*** PAGE EXCERPT ***
Jean Paul Despin in his work "The cerebral hemispheres" says that in the teaching area any strategy that proposes to develop a brain mechanics of dynamic equilibrium between the left and right hemispheres of the brain, must be carried out by engaging both hemispheres in an authentic way.
Despin continues affirming that in this sense, music will always be the ideal means to develop this cerebral phenomenon, since, when a child performs a musical work, he does so with the abilities of the left hemisphere (analytical function), but the interpretation of what has been performed it is processed by the right hemisphere (sensory function).
In other words, the role of music in stimulating the linguistic and analytical is fundamental, the activity of reading belongs to the left hemisphere, but given the interrelationship between the hemispheres, the understanding of reading is complemented by the right hemisphere, which governs sensitivity and emotions.
In conclusion, we can assure that the Mozart effect in the development of intelligence starts from the beginning of the development of creativity. Creativity understood as the friction of the brain's hemispheres, which will facilitate their due interconnection and interrelation in the production of knowledge.
What will be the benefits of the Mozart effect on completing your children's homework in quarantine?
Don Campbell in this regard assures in his book the "Mozart Effect" that the benefits of children performing their school duties with Mozart's music will be the following:
- Mozart's instrumental music, in major keys and in a walking or slow tempo, will provide a relaxing effect on the development of children's activities, as well as help them relieve stress and anxiety
- Mozart's music can improve focus on a task by providing motivation and improving mood. And this is because music releases the hormone dopamine in the brain, being the cause of the emotions of joy and happiness.
- Mozart's music will help with memorization, creating a positive mood, which will indirectly enhance memory formation.
- Furthermore, Mozart's music can have a therapeutic influence (music therapy) in the cure of severe cases of depression, and also in stimulating the development of the auditory and nervous systems.
*** End of PAGE EXCERPT ***
*** INFORMATION SHOWN ***
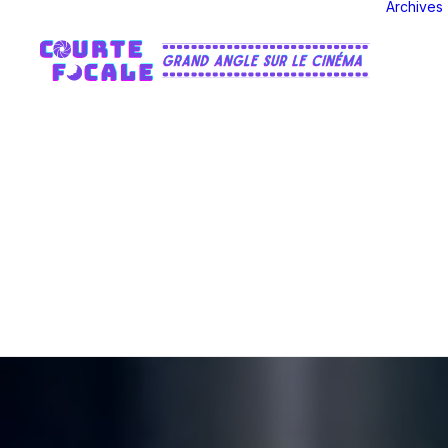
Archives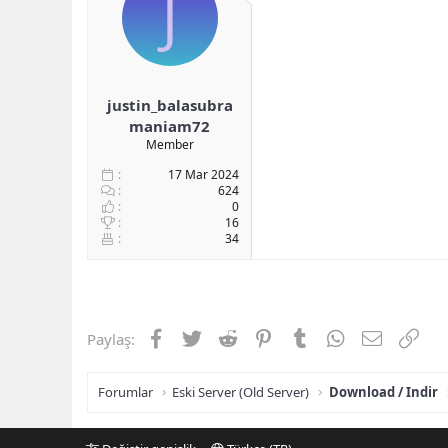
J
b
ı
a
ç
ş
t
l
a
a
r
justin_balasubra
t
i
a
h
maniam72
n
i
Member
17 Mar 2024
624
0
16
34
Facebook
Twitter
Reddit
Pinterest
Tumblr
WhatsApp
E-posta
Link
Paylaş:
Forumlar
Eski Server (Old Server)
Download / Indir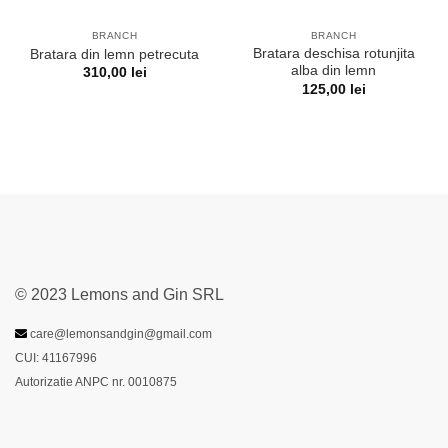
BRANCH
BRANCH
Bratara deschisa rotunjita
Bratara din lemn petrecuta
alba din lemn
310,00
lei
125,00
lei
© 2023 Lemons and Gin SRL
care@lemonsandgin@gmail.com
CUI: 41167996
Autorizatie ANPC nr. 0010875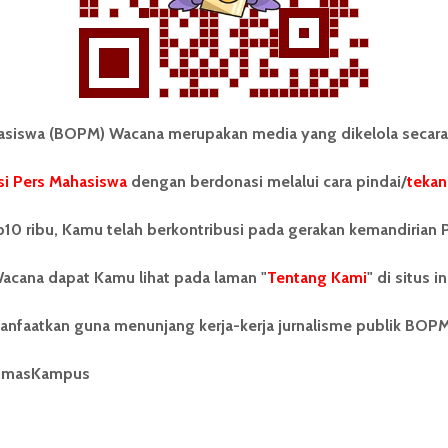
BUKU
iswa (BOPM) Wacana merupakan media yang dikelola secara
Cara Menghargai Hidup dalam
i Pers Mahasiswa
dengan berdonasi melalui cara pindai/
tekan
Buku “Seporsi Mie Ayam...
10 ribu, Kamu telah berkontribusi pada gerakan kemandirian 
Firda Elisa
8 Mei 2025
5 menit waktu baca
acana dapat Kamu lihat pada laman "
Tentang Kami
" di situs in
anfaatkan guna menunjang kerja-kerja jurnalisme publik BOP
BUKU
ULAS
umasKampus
*** End of INFORMATION SHOWN ***
*** INFORMATION SHOWN ***
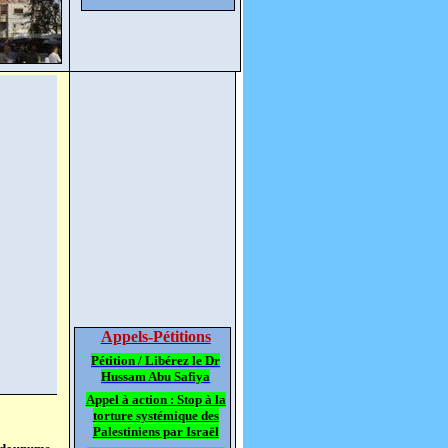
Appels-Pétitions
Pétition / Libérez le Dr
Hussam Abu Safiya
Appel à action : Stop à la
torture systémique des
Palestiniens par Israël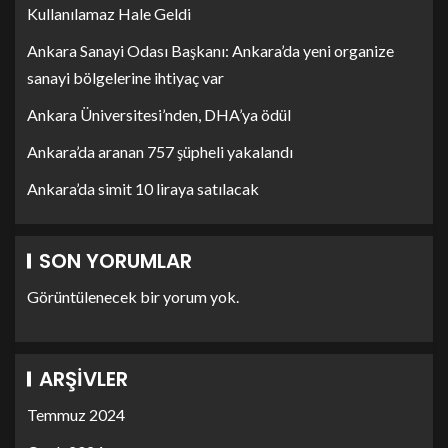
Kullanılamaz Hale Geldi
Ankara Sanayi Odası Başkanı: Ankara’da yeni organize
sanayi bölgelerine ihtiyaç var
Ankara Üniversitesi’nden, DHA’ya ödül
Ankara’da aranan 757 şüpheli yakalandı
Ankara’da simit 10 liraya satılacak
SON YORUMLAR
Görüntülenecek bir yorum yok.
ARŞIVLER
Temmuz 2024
*** End of INFORMATION SHOWN ***
*** INFORMATION SHOWN ***
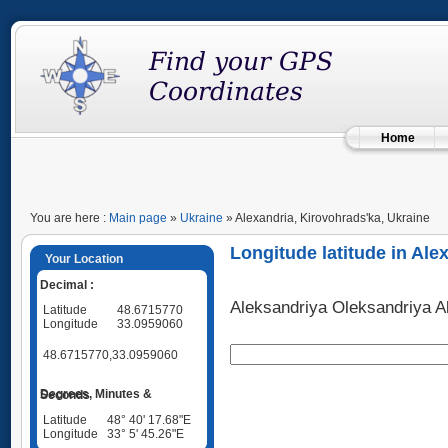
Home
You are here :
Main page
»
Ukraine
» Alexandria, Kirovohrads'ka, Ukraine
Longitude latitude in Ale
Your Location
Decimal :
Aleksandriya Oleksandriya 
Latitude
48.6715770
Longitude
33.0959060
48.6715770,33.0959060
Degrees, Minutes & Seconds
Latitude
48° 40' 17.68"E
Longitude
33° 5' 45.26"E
*** End of INFORMATION SHOWN ***
— YOUR TASKS —
1. Duplicate the passage on the Mozart effect from "Don Campbell in" up to and including "enhance memory formation.".
2. In one to three sentences, explain why the passage on the Mozart effect considers music the ideal means of developing dynamic equilibrium between the brain's hemispheres.

— ANSWER SECTION —
1.
Don Campbell in this regard assures in his book the "Mozart Effect" that the benefits of children performing their school duties with Mozart's music will be the following:
- Mozart's instrumental music, in major keys and in a walking or slow tempo, will provide a relaxing effect on the development of children's activities, as well as help them relieve stress and anxiety
- Mozart's music can improve focus on a task by providing motivation and improving mood. And this is because music releases the hormone dopamine in the brain, being the cause of the emotions of joy and happiness.
- Mozart's music will help with memorization, creating a positive mood, which will indirectly enhance memory formation.

2. When a child performs a musical work, the performance draws on the analytical abilities of the left hemisphere, while the interpretation of what was performed is processed by the sensory function of the right hemisphere. Music therefore engages both hemispheres in an authentic way, which any such teaching strategy must do.